[Xapian-discuss] Need more explanations about Xapian's expanding

Tue Sep 30 06:13:43 BST 2008

On Fri, Sep 26, 2008 at 06:11:40PM +0200, Ivan Sutter wrote:
> First, I get the top 40 results :
> $matches = $enquire->get_mset(0, 40, $rset);
> That works well, even if 40 is often enough (I mean I often get less that 40
> results).
> 
> Then, I call this part (sorry for the stupid copy-paste) :
> // If no relevant docids were given, invent an RSet containing the top 5
> // matches (or all the matches if there are less than 5).
>    if ($rset->is_empty()) {
>     $c = 20; // so here I've put 20 instead of 5...
>     $i = $matches->begin();
>     while ($c-- && !$i->equals($matches->end())) {
>         $rset->add_document($i->get_docid());
>         $i->next();
>     }
>    }
> And in fact that's weird because my $rset is empty but it's called in the
> previous get_mset() ! I've missed something.
> 
> Finally, I'm getting the suggestions :
> $eset = $enquire->get_eset(10, $rset);
> 
> As you can see, I'm not mastering all these lines ... I just wish some help
> to know how these "ratios" (the 40, 20 and 5) are affecting the result.

Well, "40" is just the size of the MSet you've requested.

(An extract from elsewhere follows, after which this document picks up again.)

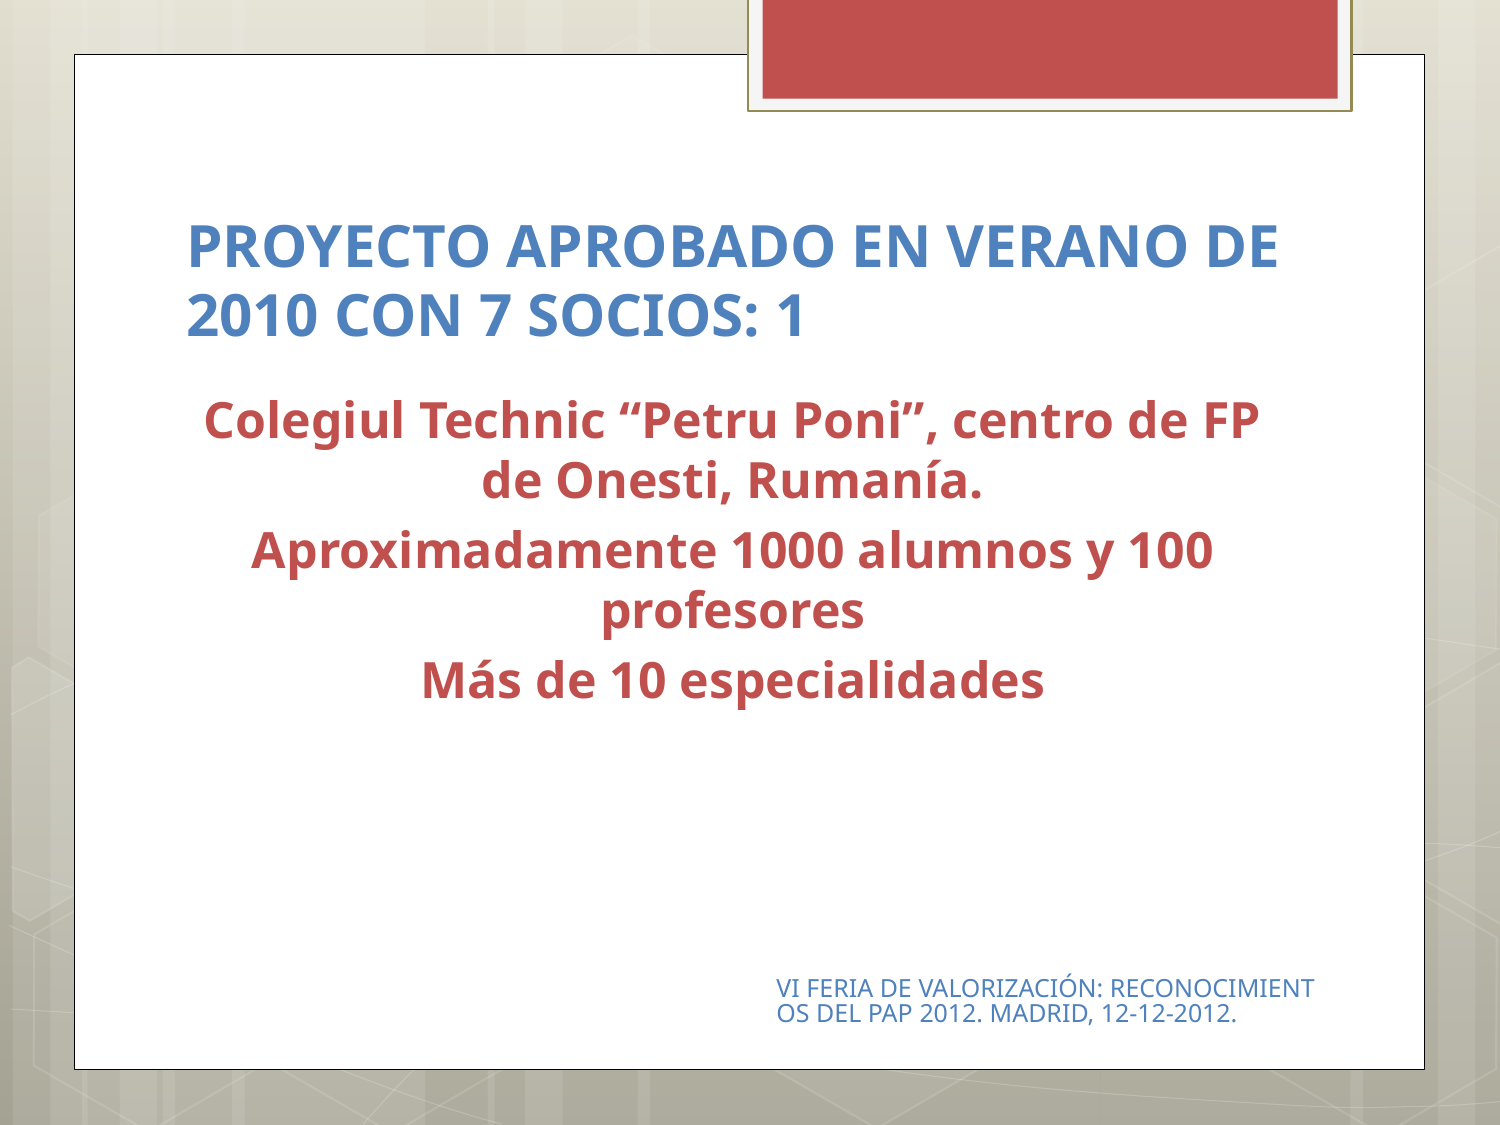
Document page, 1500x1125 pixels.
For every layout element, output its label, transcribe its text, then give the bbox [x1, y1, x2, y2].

footer VI FERIA DE VALORIZACIÓN: RECONOCIMIENTOS DEL PAP 2012. MADRID, 12-12-2012. [761, 960, 1336, 1020]
list Colegiul Technic “Petru Poni”, centro de FP de Onesti, Rumanía. Aproximadamente 1000 alumnos y 100 profesores Más de 10 especialidades [171, 381, 1283, 957]
title PROYECTO APROBADO EN VERANO DE 2010 CON 7 SOCIOS: 1 [171, 168, 1324, 357]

"20" is how many documents from the MSet you are adding to the RSet, and
"5" is how many the example you start from added.

I suspect 20 is too many - you want the RSet to contain genuinely
relevant documents.  Ideally the user would pick the relevant documents,
but you can often get reasonable results by assuming that the top few
entries from the MSet are relevant.  But the more you add, the more
likely that some won't actually be relevant - I would guess that 20 is
too high, especially if you are often getting less than 40 results in
total.

You could probably look at how the MSet weights vary to pick a cut-off
dynamically.  I've not done tests, but it seems likely that you don't
want to keep adding documents once the weights drop sharply.

I wonder if you meant "10" not "5"?  "10" is the number of terms you'd
like in the ESet.

> Don't worry, I've run tests, but according to the amount of data, it's hard
> to know if I've find a true good result or if it's just luck !
> So a "scientific" explanation would be grate !

I'm not sure "science" can automatically give you good values for the
number of documents to add to the auto-generated RSet and the number of
relevant terms to ask for.  You probably do want to run some tests to
empirically validate the numbers you're using.

Cheers,
    Olly